= Liat Cohen =

Israeli-born French musician (born 1971)

Liat Cohen (לית כהן; born 17 October 1971) an Israeli-born French classical guitarist. Cohen is the recipient of concert diplomas and first prizes from the Schola Cantorum de Paris and the Conservatoire de Paris, a laureate of the École Normale de Musique de Paris, and the winner of international competitions in Rome and Paris. Cohen was the first classical guitarist to receive the Nadia and Lili Boulanger Prize awarded by the Foundation of France.

==Performances==
Cohen has played at the Palais des beaux-arts (Brussels), Círculo de Bellas Artes (Madrid), Salle Cortot (Paris), the National Theatre of Costa Rica, the Opéra national de Montpellier, the Musée des Invalides (Paris), the Skirball Cultural Center (Los Angeles), The Palais des congrès de Lyon, the Jerusalem Theatre (Tel Aviv), and the Palazzo Barberini in Rome.
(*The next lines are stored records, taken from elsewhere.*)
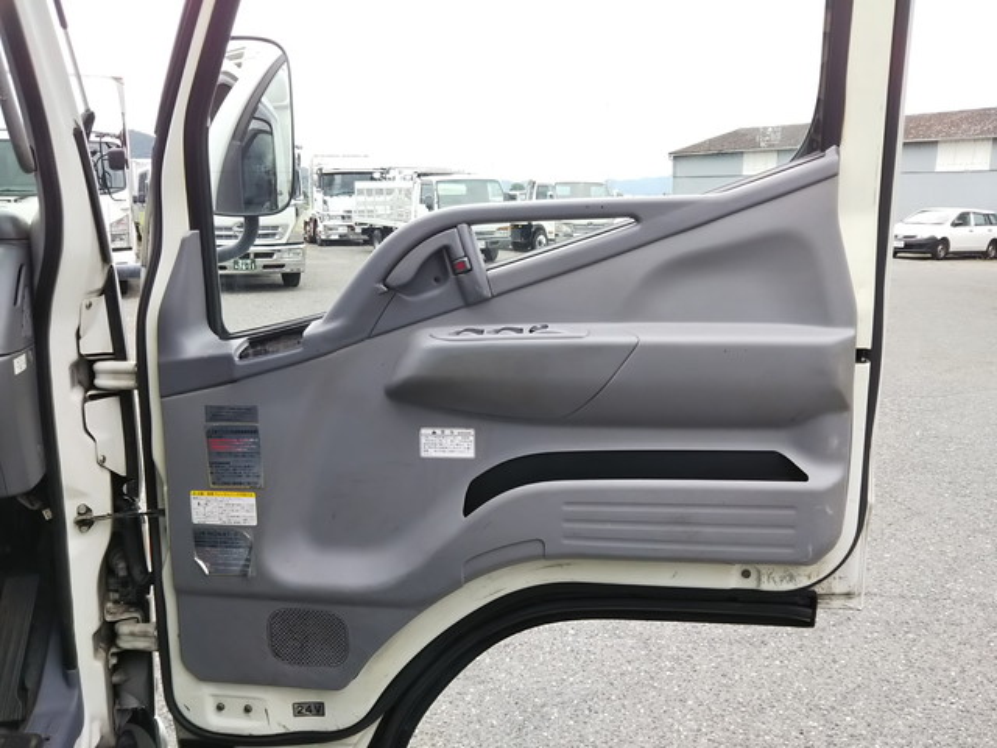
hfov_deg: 60.0
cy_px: 374
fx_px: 864
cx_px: 498
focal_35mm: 30
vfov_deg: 46.8
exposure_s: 1/182
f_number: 2.2
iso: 20
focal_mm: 4
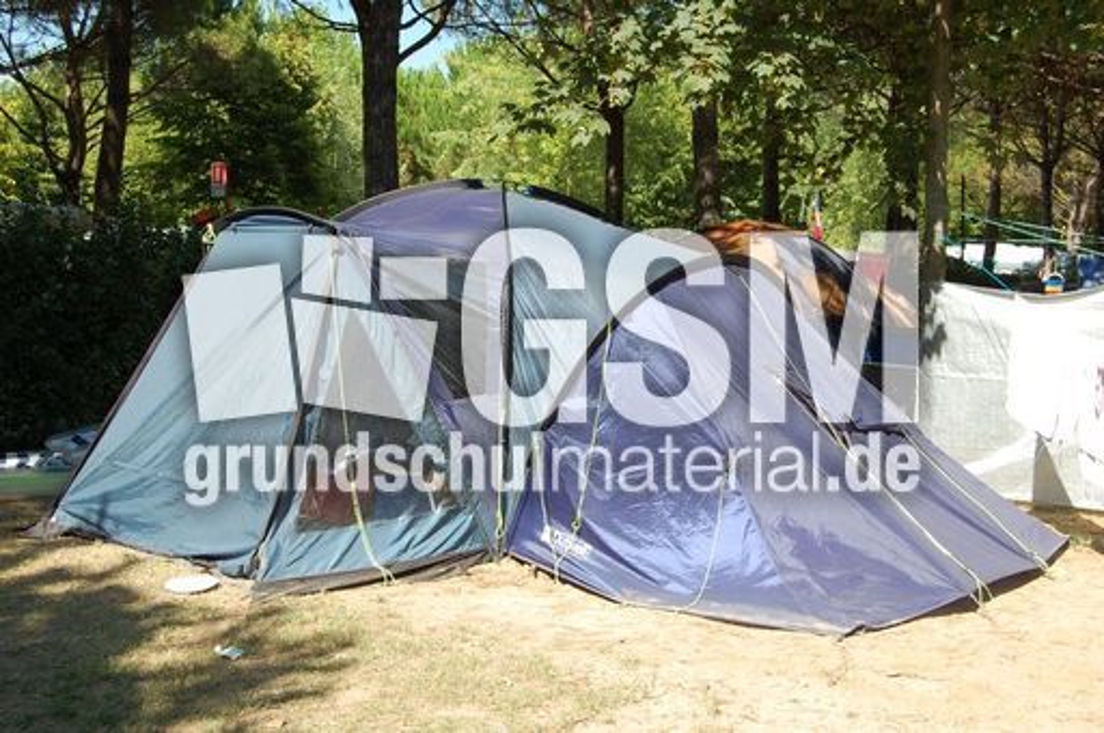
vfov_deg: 31.8
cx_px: 552
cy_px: 366
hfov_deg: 46.5
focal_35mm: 42
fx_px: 1286
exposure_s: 1/250
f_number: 8
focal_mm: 28
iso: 200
She has performed with leading orchestras and at festivals in the United States, Australia, Brazil, Peru, Mexico, Argentina, Costa Rica, Turkey, Sweden and Israel, many being broadcast live on national television and radio including Radio France, Israel Broadcasting Authority and the Australian Broadcasting Corporation.

==Reviews==
The musicologist Yehoshua Hirshberg said that Cohen "...is a guitarist continuing the tradition begun by Andrés Segovia, of transforming the intimate guitar into a magnificent solo instrument, projecting over large concert auditoria while maintaining the warm and gentle nuances of the instrument".
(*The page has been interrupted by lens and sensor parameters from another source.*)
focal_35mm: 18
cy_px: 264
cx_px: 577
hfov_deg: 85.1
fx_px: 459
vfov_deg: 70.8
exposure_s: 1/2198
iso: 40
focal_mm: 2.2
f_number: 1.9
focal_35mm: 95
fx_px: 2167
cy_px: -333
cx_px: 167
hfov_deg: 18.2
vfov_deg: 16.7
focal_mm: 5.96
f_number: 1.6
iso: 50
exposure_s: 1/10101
French Guitarist magazine called her one of the most important guitarists in the world today, and Guitare magazine called her a "virtuoso of poignant, delicate sound".

==Albums==
Cohen's first album was recorded with the Jerusalem Symphony Orchestra in 2001. It won a Critics Award for Interpretation and was selected as CD of the Year by American National Radio,

In 2003, Cohen transcribed and recorded works by J.S. Bach while artist in residence at the Mont St. Michel Abbey in France. This work culminated in a solo performance during the 20th European Cultural Heritage Day and an album published by Codaex France: Liat Cohen plays Bach at Mont St Michel. A week of national television coverage on the MEZZO Music Channel followed.

In 2005, Cohen recorded a classical and popular melody album, Latino Ladino, for Harmonia Mundi.

In 2007, Buda Music released the album Variations Ladino, with music from 15th century Spain to the present day, comprising solo and chamber pieces based on the Ladino tradition. Roten wrote of the album: "The acoustic result is savoured as an initiatory journey in which pleasure is paramount."

In 2009, Cohen, accompanied by the Talich Quartet, released a double album Virtuosi, and the album Concertos, both on the Warner Classics label.

In 2014, they released album Rio-Paris.